- [Brano da leggere]
+ + + +
In quel tempo in Napoli, come lo è di presente, una delle Case Religiose, ove, come in tante fornaci di amor divino, attempravansi i cuori nei santi Esercizj, e spogliavansi d'ogni scoria, era la Casa della Missione di S. Vincenzo de' Paoli. Unito coll'amico, a'ventiseei di Marzo, correndo l'anno 1722, ci entrò anch'esso Alfonso con altra quantità di Gentiluomini, e Cavalieri. Porgeva gli Esercizj quell'uomo tutto di Dio, e sempre degno di memoria, il P. D. Vincenzo Cutica, Superiore in quel tempo. Questi, avendo Iddio nel cuore, e sulle labbra, ponderò così bene ciocchè passa tra il temporale, e l'eterno; e pose in tale aspetto la bruttezza del peccato, ed il bello della virtù, che riuscirono gli Esercizj una messe soprabbondante, e troppo copiosa per il gran Padre di Famiglia.

Tra i tanti, che si approffittarono, non mancò approfittarsi Alfonso. La Grazia che lo seguiva, e non volevalo abbandonare, facendosi sentire alla porta del cuore, li fe conoscere qual'era il divario tra il tempo presente, ed il passato: che seguendo il mondo anche saziavasi di ghiande; amando Iddio per l'addietro, e sedendo alla Mensa dell'Agnello, vedevasi satollo, non avendo che desiderare.
+ + + +
- [Compiti da svolgere]
- a) Secondo il brano sugli Esercizi spirituali a Napoli, chi teneva gli Esercizi nella Casa della Missione?
- b) Restituisca il passo del brano sugli Esercizi spirituali a Napoli partendo dalle parole "Tra i tanti, che" e fermandosi dopo le parole "avendo che desiderare.".
I record riportati di seguito costituiscono materiale distinto dal brano.

[Dati di domande sul ragionamento spaziale]
+ + + +
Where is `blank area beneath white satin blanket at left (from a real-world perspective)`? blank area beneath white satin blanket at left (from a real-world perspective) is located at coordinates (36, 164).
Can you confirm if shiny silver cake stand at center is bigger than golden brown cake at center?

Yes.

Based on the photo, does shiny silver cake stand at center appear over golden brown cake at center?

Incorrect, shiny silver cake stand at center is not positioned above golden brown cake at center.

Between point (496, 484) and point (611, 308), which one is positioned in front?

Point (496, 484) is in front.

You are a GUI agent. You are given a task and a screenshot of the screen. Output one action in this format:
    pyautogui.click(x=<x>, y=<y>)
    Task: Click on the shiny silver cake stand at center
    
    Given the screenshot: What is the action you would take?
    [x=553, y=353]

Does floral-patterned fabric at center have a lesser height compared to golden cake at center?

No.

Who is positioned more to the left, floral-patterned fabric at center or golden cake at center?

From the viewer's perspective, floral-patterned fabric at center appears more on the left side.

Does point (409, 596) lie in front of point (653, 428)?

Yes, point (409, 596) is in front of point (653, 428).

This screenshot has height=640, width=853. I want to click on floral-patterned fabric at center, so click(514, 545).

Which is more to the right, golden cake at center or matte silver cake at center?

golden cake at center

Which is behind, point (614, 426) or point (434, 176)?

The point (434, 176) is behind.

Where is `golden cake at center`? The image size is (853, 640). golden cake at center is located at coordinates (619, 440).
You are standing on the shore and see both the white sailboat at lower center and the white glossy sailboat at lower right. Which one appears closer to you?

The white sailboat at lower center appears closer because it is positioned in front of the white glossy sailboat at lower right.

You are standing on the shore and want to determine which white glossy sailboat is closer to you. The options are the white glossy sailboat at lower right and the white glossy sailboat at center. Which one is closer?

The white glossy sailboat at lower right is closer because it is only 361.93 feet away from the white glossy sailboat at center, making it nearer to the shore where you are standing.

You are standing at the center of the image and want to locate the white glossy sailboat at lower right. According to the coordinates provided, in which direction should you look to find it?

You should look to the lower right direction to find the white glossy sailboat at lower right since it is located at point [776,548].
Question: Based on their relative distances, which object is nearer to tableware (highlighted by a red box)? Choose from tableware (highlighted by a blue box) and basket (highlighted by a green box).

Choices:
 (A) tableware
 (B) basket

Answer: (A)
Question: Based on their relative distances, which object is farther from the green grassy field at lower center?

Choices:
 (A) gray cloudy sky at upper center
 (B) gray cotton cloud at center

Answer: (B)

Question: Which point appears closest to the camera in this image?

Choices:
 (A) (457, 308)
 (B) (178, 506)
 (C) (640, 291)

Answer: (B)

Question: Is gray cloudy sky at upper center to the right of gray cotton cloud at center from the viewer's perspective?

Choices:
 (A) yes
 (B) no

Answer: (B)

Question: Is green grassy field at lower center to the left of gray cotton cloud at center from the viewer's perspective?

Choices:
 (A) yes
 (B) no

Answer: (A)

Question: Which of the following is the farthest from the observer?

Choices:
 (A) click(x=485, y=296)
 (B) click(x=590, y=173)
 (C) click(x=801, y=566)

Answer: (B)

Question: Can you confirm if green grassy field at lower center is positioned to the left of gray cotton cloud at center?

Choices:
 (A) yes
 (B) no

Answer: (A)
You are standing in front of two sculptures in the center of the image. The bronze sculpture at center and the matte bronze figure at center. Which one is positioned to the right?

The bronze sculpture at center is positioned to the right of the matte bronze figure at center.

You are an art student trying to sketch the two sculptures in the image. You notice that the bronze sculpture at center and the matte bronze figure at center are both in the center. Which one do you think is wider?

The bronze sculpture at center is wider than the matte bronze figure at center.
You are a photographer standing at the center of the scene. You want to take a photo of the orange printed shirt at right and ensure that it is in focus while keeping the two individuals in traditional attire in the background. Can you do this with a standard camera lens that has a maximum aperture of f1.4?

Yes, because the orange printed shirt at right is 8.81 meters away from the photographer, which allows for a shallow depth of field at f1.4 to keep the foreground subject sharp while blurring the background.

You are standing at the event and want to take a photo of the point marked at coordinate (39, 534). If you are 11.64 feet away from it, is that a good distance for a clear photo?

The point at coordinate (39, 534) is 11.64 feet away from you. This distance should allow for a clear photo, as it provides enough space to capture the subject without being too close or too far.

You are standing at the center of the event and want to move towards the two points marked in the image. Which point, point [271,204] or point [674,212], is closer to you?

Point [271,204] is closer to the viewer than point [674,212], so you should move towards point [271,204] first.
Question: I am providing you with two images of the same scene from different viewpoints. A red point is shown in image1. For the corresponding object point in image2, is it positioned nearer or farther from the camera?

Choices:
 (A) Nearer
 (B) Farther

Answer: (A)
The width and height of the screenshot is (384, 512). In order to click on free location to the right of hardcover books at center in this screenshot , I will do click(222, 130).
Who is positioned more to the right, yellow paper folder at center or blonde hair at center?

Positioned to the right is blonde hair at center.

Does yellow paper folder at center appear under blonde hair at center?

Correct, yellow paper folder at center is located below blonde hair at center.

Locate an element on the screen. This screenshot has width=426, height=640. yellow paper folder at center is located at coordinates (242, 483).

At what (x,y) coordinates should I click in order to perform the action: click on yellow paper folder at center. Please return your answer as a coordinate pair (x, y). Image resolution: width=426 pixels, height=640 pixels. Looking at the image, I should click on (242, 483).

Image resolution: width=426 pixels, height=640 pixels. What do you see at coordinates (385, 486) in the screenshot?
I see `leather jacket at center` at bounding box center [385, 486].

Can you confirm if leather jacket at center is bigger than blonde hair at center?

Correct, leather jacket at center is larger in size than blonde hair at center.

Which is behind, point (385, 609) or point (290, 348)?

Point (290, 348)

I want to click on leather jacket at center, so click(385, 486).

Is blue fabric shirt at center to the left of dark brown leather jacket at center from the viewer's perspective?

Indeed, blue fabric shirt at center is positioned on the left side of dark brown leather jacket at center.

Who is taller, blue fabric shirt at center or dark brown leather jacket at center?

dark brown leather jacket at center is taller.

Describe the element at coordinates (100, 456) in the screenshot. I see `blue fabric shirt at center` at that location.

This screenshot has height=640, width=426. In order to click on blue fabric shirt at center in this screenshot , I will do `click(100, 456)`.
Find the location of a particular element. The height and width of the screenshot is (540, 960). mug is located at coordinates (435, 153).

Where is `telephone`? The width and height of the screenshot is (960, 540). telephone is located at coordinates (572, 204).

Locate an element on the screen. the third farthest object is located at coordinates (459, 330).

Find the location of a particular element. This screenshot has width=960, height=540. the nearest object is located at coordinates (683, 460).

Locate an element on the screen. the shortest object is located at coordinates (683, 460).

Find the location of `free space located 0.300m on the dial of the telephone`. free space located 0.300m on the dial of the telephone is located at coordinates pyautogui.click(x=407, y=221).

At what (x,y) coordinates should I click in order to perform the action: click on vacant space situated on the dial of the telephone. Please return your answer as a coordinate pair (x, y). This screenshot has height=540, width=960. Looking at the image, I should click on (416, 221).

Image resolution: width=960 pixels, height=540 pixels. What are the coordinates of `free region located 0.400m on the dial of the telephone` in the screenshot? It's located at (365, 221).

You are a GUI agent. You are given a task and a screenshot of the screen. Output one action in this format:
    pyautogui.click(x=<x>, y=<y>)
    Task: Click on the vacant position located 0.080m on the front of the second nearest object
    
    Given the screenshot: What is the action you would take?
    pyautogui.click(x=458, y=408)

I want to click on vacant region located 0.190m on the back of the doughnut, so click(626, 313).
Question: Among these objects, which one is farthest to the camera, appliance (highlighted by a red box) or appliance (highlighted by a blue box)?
+ + + +
- [Risposte agli esercizi]
- a) Il P. D. Vincenzo Cutica, Superiore in quel tempo.

- b)
Tra i tanti, che si approffittarono, non mancò approfittarsi Alfonso. La Grazia che lo seguiva, e non volevalo abbandonare, facendosi sentire alla porta del cuore, li fe conoscere qual'era il divario tra il tempo presente, ed il passato: che seguendo il mondo anche saziavasi di ghiande; amando Iddio per l'addietro, e sedendo alla Mensa dell'Agnello, vedevasi satollo, non avendo che desiderare.